Saturday July 21, 2018

Wenceslao: Marijuana

THE first time I saw a marijuana plant was when I visited the room located on the second floor of the boarding house that my batch mate rented along Urgello St. It was planted in a pot placed outside the window and on the roof of the structure’s first floor extension. This was when shabu wasn’t the illegal drugs of choice yet among addicts. Even marijuana use wasn’t widespread then.

The second time was years later in a more problematic setting. We were doing organizing work in the Cebu City mountains when some farmers, egged on apparently by members of a syndicate, discovered the advantage of planting marijuana. That was the early stage of the surfacing of a menace that exists there until now.

Cebu City has long been considered Cebu island’s urban center but a big chunk of its land area is economically backward. Urbanization is largely in the plains. Where the terrain begins its rise, a different world also starts to presents itself. The people there till denuded mountains and coax them to grow agricultural products to sustain themselves and provide them with money for their other needs.

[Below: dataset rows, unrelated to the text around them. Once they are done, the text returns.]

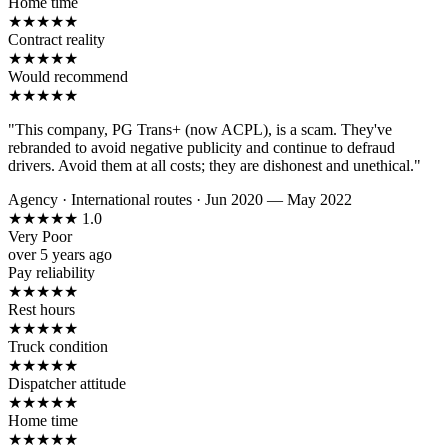
Home time
★
★
★
★
★
Contract reality
★
★
★
★
★
Would recommend
★
★
★
★
★
"This company, PG Trans+ (now ACPL), is a scam. They've
rebranded to avoid negative publicity and continue to defraud
drivers. Avoid them at all costs; they are dishonest and unethical."
Agency
·
International routes
·
Jun 2020 — May 2022
★
★
★
★
★
1.0
Very Poor
over 5 years ago
Pay reliability
★
★
★
★
★
Rest hours
★
★
★
★
★
Truck condition
★
★
★
★
★
Dispatcher attitude
★
★
★
★
★
Home time
★
★
★
★
★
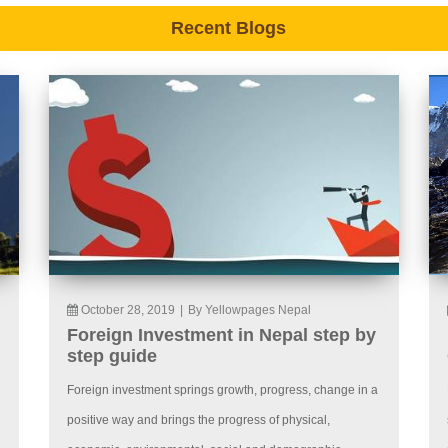
Recent Blogs
October 28, 2019
|
By Yellowpages Nepal
Foreign Investment in Nepal step by
step guide
Foreign investment springs growth, progress, change in a
positive way and brings the progress of physical,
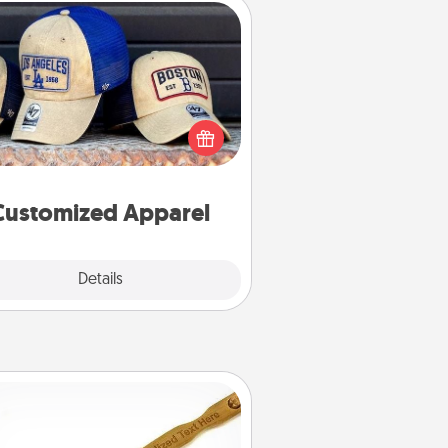
Customized Apparel
 your loved one love a particular
ts team? Pick up a hat or a jersey
ou think they would look great in,
 get yourself a matching one and
cheer them on together!
Customized Apparel
Explore
Details
Close
Back Scratcher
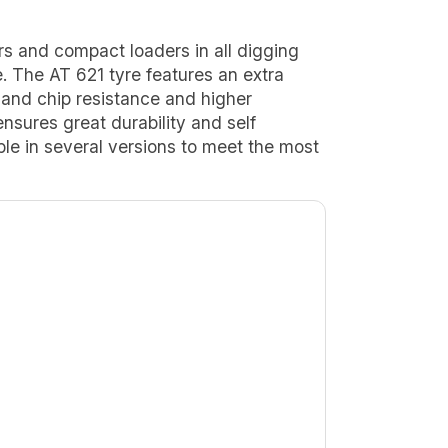
rs and compact loaders in all digging
e. The AT 621 tyre features an extra
and chip resistance and higher
 ensures great durability and self
able in several versions to meet the most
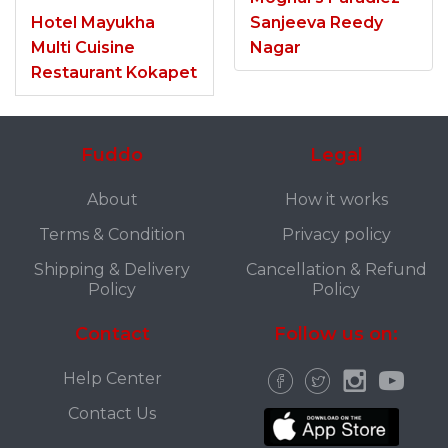
Hotel Mayukha
Sanjeeva Reedy
Multi Cuisine
Nagar
Restaurant Kokapet
Fuddo
Legal
About
How it works
Terms & Condition
Privacy policy
Shipping & Delivery
Cancellation & Refund
Policy
Policy
Contact
Follow us on:
Help Center
Contact Us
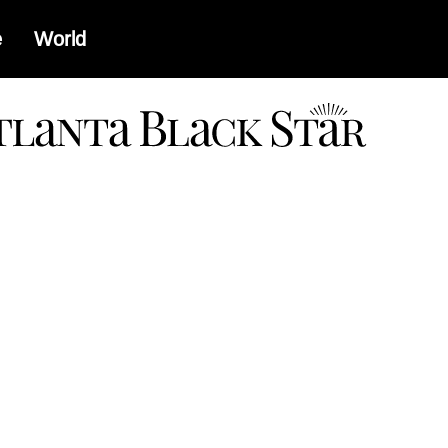
e
World
a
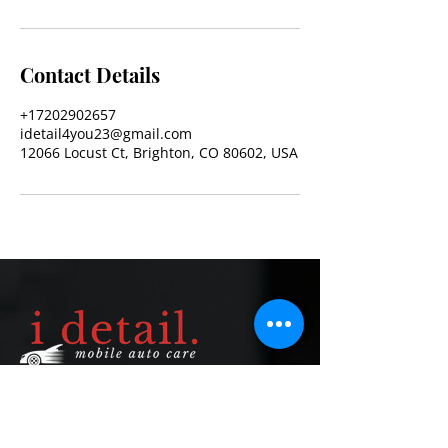
Contact Details
+17202902657
idetail4you23@gmail.com
12066 Locust Ct, Brighton, CO 80602, USA
Quick Links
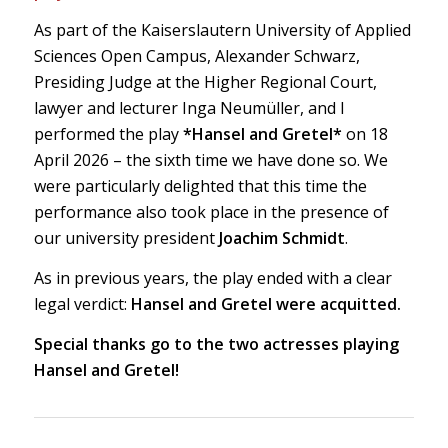
As part of the Kaiserslautern University of Applied
Sciences Open Campus, Alexander Schwarz,
Presiding Judge at the Higher Regional Court,
lawyer and lecturer Inga Neumüller, and I
performed the play
*Hansel and Gretel*
on 18
April 2026 – the sixth time we have done so. We
were particularly delighted that this time the
performance also took place in the presence of
our university president
Joachim Schmidt
.
As in previous years, the play ended with a clear
legal verdict:
Hansel and Gretel were acquitted.
Special thanks go to the two actresses playing
Hansel and Gretel!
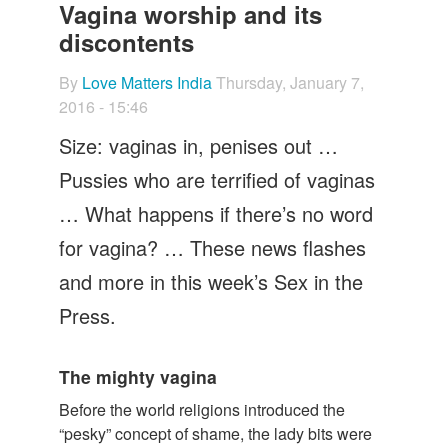
Let's Talk
Vagina worship and its
discontents
Contact us
By
Love Matters India
Thursday, January 7,
2016 - 15:46
Size: vaginas in, penises out …
Pussies who are terrified of vaginas
… What happens if there’s no word
for vagina? … These news flashes
and more in this week’s Sex in the
Press.
The mighty vagina
Before the world religions introduced the
“pesky” concept of shame, the lady bits were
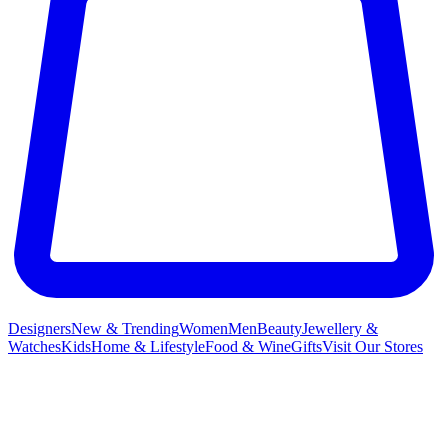
Designers
New & Trending
Women
Men
Beauty
Jewellery &
Watches
Kids
Home & Lifestyle
Food & Wine
Gifts
Visit Our Stores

One agricultural product that the Cebu hinterlands has and the other mountain areas of the island don’t is mango. The city’s hilly lands are dotted with mango trees that farmers planted generations ago. But one has to invest in order to earn from those trees, spending money to buy insecticides, medicines to induce the tree to bear fruit and paper to wrap the fruit. That immediately excludes the poor peasant from the equation.

The traditional crop for farmers was corn, usually planted for the family’s consumption. Other crops grown to be sold during the weekly tabo (market day) include corn (mainly for family sustenance), tomatoes, eggplants, baguio beans, etc. and the usual root crops. Bringing mangoes and other agricultural produce to the buyer or the tabo is taxing process considering the distance and the terrain.

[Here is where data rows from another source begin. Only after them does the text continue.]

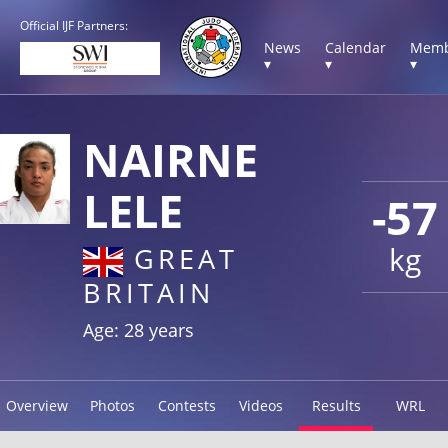
Official IJF Partners:
News
Calendar
Memb
▾
▾
▾
NAIRNE
LELE
-57
kg
GREAT
BRITAIN
Age: 28 years
Overview
Photos
Contests
Videos
Results
WRL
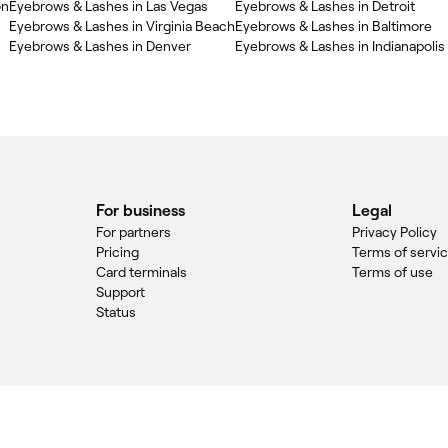
on
Eyebrows & Lashes in Las Vegas
Eyebrows & Lashes in Detroit
Eyebrows & Lashes in Virginia Beach
Eyebrows & Lashes in Baltimore
Eyebrows & Lashes in Denver
Eyebrows & Lashes in Indianapolis
For business
Legal
For partners
Privacy Policy
Pricing
Terms of servi
Card terminals
Terms of use
Support
Status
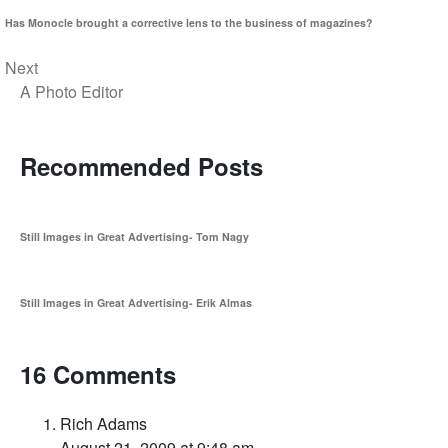
Has Monocle brought a corrective lens to the business of magazines?
Next
A Photo Editor
Recommended Posts
Still Images in Great Advertising- Tom Nagy
Still Images in Great Advertising- Erik Almas
16 Comments
Rich Adams
August 21, 2009 at 9:48 am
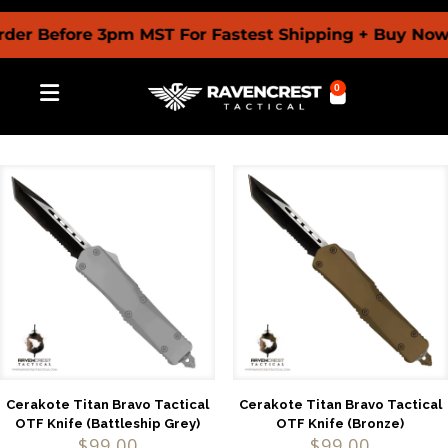
er Before 3pm MST For Fastest Shipping + Buy Now 
0
Cerakote Titan Bravo Tactical
Cerakote Titan Bravo Tactical
OTF Knife (Battleship Grey)
OTF Knife (Bronze)
$
99.00
$
99.00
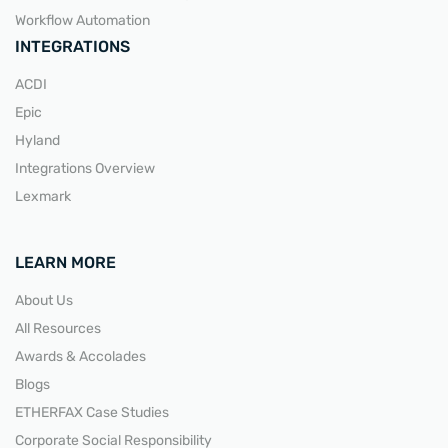
Workflow Automation
INTEGRATIONS
ACDI
Epic
Hyland
Integrations Overview
Lexmark
LEARN MORE
About Us
All Resources
Awards & Accolades
Blogs
ETHERFAX Case Studies
Corporate Social Responsibility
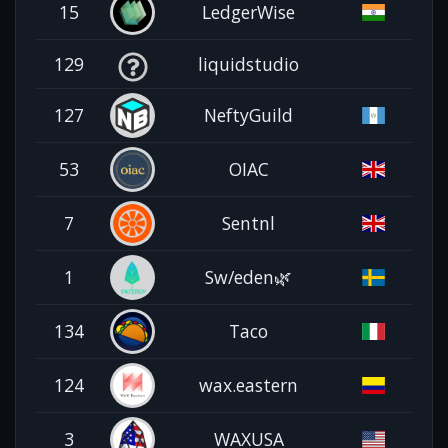
15
LedgerWise
129
liquidstudio
127
NeftyGuild
53
OIAC
7
Sentnl
1
Sw/eden🌿
134
Taco
124
wax.eastern
3
WAXUSA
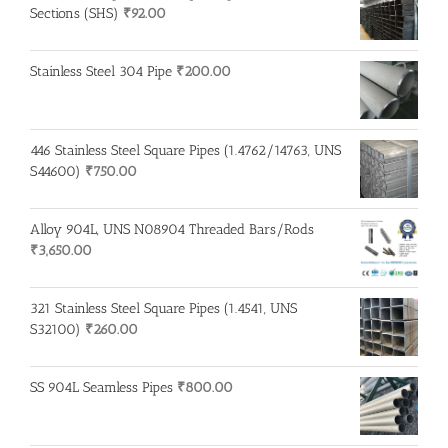
Sections (SHS)
₹
92.00
Stainless Steel 304 Pipe
₹
200.00
446 Stainless Steel Square Pipes (1.4762/14763, UNS
S44600)
₹
750.00
Alloy 904L, UNS N08904 Threaded Bars/Rods
₹
3,650.00
321 Stainless Steel Square Pipes (1.4541, UNS
S32100)
₹
260.00
SS 904L Seamless Pipes
₹
800.00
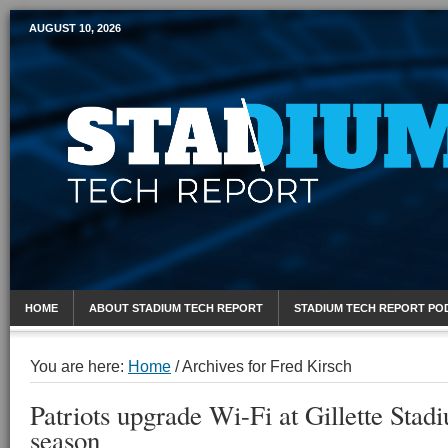
AUGUST 10, 2026
Mobile Sports Report
HOME
ABOUT STADIUM TECH REPORT
STADIUM TECH REPORT PO
You are here:
Home
/
Archives for Fred Kirsch
Patriots upgrade Wi-Fi at Gillette Stad
season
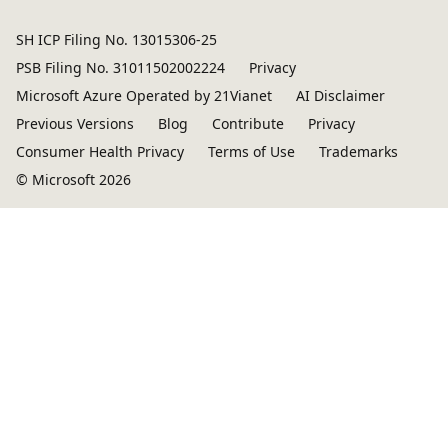
SH ICP Filing No. 13015306-25
PSB Filing No. 31011502002224
Privacy
Microsoft Azure Operated by 21Vianet
AI Disclaimer
Previous Versions
Blog
Contribute
Privacy
Consumer Health Privacy
Terms of Use
Trademarks
© Microsoft 2026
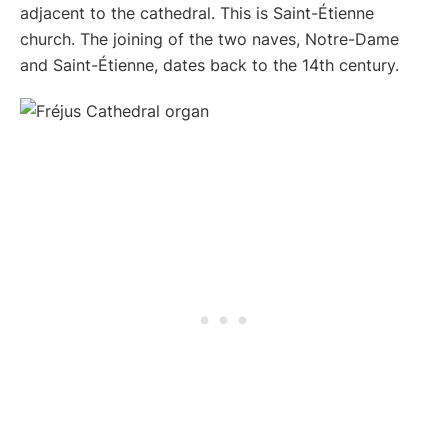
adjacent to the cathedral. This is Saint-Étienne
church. The joining of the two naves, Notre-Dame
and Saint-Étienne, dates back to the 14th century.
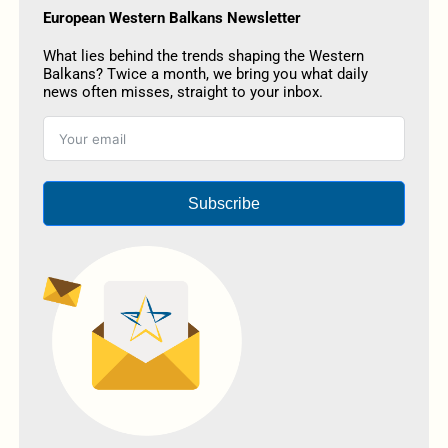
European Western Balkans Newsletter
What lies behind the trends shaping the Western
Balkans? Twice a month, we bring you what daily
news often misses, straight to your inbox.
Subscribe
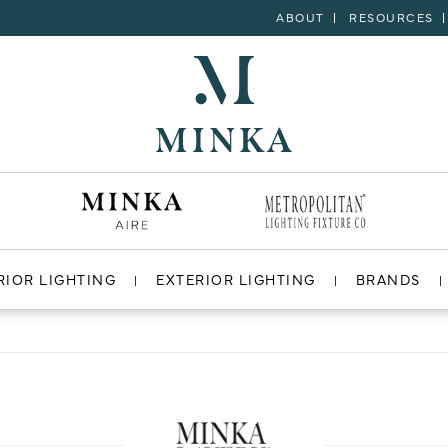
ABOUT
RESOURCES
RIOR LIGHTING
EXTERIOR LIGHTING
BRANDS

We heard that the marijuana seeds were first given to the farmers for free. These were usually planted in difficult-to-reach terrain or hidden amidst some crops. These were later brought to buyers after harvesting by couriers (either in backpacks or hidden in agricultural produce like squash or any other means).

One knew that a farmer was planting marijuana because of the change in his economic standing (like the house made of cogon and bamboo becoming one made of concrete and corrugated iron sheets). Some of them were brazen. Where ears of corn were once stored for future consumption, piles of marijuana leaves were seen. A farmer later explained to me the principle.

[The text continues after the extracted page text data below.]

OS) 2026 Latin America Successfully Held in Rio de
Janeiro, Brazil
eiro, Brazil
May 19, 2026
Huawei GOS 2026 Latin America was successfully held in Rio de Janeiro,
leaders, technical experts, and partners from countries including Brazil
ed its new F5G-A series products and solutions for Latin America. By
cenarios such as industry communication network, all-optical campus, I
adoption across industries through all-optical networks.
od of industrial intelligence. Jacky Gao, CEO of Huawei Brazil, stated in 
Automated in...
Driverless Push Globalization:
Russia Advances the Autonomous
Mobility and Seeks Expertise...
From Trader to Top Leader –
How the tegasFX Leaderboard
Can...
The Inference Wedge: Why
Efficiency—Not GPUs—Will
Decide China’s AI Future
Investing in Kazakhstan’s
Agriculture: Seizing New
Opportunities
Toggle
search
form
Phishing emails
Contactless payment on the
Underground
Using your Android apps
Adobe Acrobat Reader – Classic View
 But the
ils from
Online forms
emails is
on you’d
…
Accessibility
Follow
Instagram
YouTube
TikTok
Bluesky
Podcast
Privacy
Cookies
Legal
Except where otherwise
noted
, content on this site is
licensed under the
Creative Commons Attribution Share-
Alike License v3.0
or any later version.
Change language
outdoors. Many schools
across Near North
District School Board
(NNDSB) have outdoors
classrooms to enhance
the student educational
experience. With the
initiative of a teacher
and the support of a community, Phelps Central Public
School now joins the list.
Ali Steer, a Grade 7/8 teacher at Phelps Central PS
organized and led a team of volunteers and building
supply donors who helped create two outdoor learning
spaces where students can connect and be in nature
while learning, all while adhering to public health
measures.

“Look,” he said. “Farmers used to carry a heavy load of agricultural produce to the tabo and goes home bringing a very light load of consumer items. Now, he brings a very light load of marijuana to the buyer, and goes home with a heavy load of consumer items plus extra cash.” No wonder they fought hard, often violently, attempts to force them to stop planting marijuana.

By the way, I am writing this because of the report that the committee on health of the House of Representatives has endorsed the bill legalizing and regulating the medical use of marijuana.